We want our store to be like a year-round, indoor farmers’ market that provides fresh, quality food to the community.
I want to apologize for what’s about to happen. I’m going to geek out pretty bad. I’m going to call Shannon Källåker a genius and imply that she deserves a nobel prize in every category. And I’m sorry, but I just can’t help it. Because Källåker is opening a culinary incubator and it’s maybe the best idea I’ve ever heard, including my own idea: drive-thru grocery store.
What’s a culinary incubator? “It’s a place where someone can get their food-based business started,” Källåker explains. This someone could be a farmers’ market vendor looking to get distribution. It could be a baker hoping to get into the wedding business. It could be a home cook wanting to make some money on the side. All of these people need a place to cook and help getting their business off the ground. “We want to help people a little bit, help them find their place and the things they need to do to start their business,” Källåker says.
When the Lemon and Sage building is completed this summer, it will include eight kitchen stations and professional equipment, all licensed, that cooks can use to produce their products. The building will also include a storefront where members can sell their goods. “We want our store to be like a year-round, indoor farmers’ market that provides fresh, quality food to the community,” Källåker says, then adds, “Anyone, not just people using our kitchens, can apply to have their products featured in our store.”
In addition to a licensed facility in which members can cook, guidance for launching their business, and a storefront where they can sell their products, members also benefit from the Lemon and Sage marketing efforts. “We’re offering services that include social media promotion of members’ businesses and profiles on our website,” Källåker says.

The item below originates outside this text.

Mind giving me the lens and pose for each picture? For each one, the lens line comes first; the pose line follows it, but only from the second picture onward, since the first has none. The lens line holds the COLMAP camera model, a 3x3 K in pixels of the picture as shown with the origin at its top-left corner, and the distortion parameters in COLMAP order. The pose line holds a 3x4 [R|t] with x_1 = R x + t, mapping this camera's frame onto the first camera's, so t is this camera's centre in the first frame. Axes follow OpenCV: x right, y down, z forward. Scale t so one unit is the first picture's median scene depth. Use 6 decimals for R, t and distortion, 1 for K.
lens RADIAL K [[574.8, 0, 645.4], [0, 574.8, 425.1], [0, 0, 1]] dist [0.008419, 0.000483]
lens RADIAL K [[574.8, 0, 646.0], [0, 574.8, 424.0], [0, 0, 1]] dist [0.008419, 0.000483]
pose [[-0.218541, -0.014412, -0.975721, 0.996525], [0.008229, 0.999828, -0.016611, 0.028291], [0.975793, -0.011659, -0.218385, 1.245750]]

This whole brilliant endeavor started when Källåker’s daughter decided to live in Italy as a foreign exchange student and needed to raise money to get there. Källåker, an avid homecook, suggested they make food to sell for a fundraiser, but upon looking into the rules for a home kitchen, learned that the requirements were difficult if not impossible to meet. No kids or pets in the kitchen. The kitchen must be inspected. And so on and so forth. It’s a real bummer for those who like to cook, would like to make some dough (get it?), but also have, you know, a family living in their home. So Källåker and her husband got to talking and decided that a kitchen incubator was “a really cool idea for a business.” They were 100% correct. So they started putting their ideas together and then started construction on their facility located in historic downtown Springville.

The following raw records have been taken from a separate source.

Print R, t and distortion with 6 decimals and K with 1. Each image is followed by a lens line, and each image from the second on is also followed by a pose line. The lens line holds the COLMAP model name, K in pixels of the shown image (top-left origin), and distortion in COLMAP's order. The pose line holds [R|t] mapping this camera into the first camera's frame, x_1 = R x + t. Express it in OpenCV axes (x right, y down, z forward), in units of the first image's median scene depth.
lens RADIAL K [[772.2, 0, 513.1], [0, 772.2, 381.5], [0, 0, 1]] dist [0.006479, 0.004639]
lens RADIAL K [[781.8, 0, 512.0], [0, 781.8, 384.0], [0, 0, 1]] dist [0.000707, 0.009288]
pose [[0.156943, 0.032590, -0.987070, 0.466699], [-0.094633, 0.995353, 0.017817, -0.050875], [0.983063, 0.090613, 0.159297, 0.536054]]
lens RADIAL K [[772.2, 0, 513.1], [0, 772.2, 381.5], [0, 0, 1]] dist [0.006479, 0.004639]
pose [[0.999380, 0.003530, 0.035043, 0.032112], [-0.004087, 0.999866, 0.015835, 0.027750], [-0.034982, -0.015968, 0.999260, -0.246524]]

“We hope that it catches on,” Källåker says. “We hope that we can help a lot of people to realize their own ambitions and get them up and running.” Lemon and Sage offers a tiered membership plan. Members can rent a kitchen for as much as 80 hours a month or as little as 20, or rent kitchens at a drop-in $30 an hour rate. Källåker is offering discounted start-up pricing for the first six months to help members get their business off the ground. “We’re open to anyone and open to their ideas,” she says.
So if you’ll excuse me, it’s time for me to go live my dream and move to Springville, and someday, when Martha Stewart asks me where I got my start, I’ll say, “Lemon and Sage Artisan Kitchens, Bakery and Market.”